Rhonda Stuever will be leaving the halls of DHS this year after spending 30 years teaching high school English at the sophomore level. She began her career in Farmington High School, having taught there just one year before coming to Dexter. Stuever has a history of sponsoring the high school Speech/Debate Team, and has also served the district directing the Cadet Teacher Program at DHS for many years.
With the exception of four years spent at the University of Missouri-Columbia, Julie Lancaster has spent every year since she was five years old in a classroom in Dexter Schools. A DHS graduate, she returned home after earning her education degree and was hired to teach in the area of special services at Southwest Elementary School. She later moved to Central Elementary, where she has remained teaching in a learning disabilities setting. She will retire this year after teaching for 29 years in Dexter Schools.
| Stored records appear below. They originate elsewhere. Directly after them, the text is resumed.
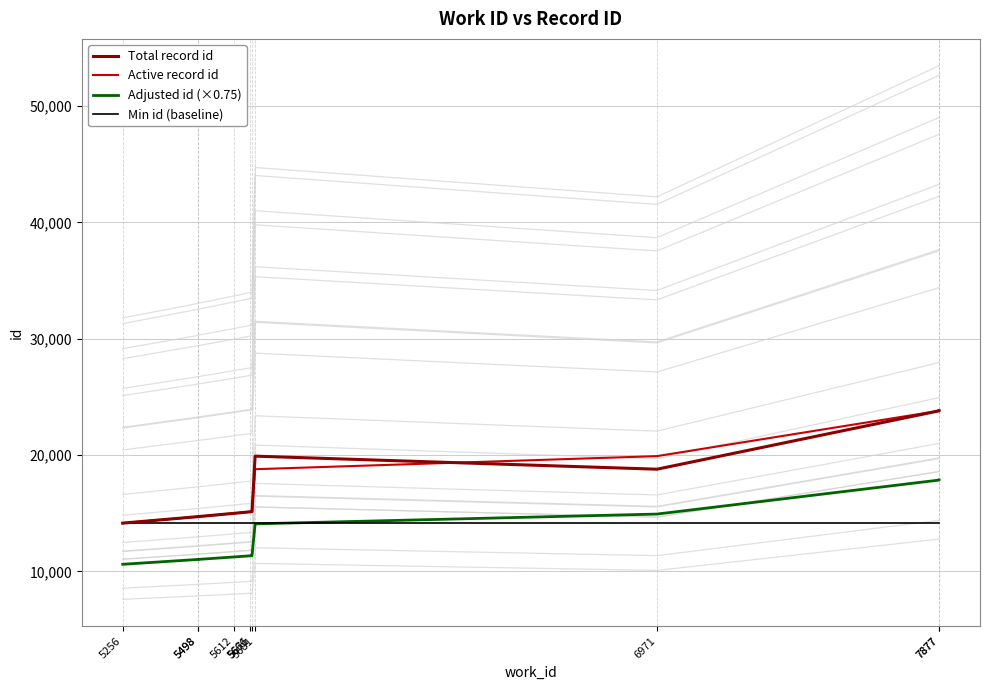

Reading right to left, extract all data points from this chart.

Total record id: 23816.0	23812.0	18792.0	19915.0	15139.0	15133.0	14996.0	14717.0	14715.0	14157.0
Active record id: 23816.0	23812.0	19915.0	18792.0	15139.0	15133.0	14996.0	14717.0	14715.0	14157.0
Adjusted id (×0.75): 17862.0	17859.0	14936.2	14094.0	11354.2	11349.8	11247.0	11037.8	11036.2	10617.8
Min id (baseline): 14157.0	14157.0	14157.0	14157.0	14157.0	14157.0	14157.0	14157.0	14157.0	14157.0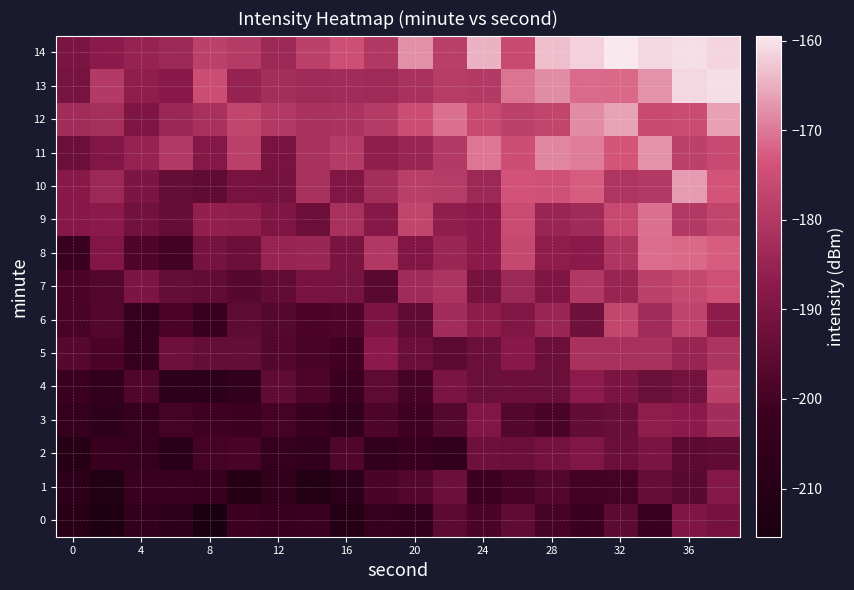

Rank the series by their maximum value, from lowest to highest.

0, 2, 1, 3, 5, 4, 6, 7, 8, 9, 11, 10, 12, 13, 14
Jane Cathey completes the list of local educator retirees as she steps down from her role as director of the Stoddard County Alternative School this year. Cathey served the district for several years substitute teaching before taking a full time position at the Alternative School in Bloomfield, en entity of Dexter Schools. She previously worked within the school system as a classroom aide in several capacities, accepting a teacher role at the Alternative School in 2000. She took on the role of director at the facility in 2008 and with the conclusion of this year, she will have completed 20 years teaching in the school system.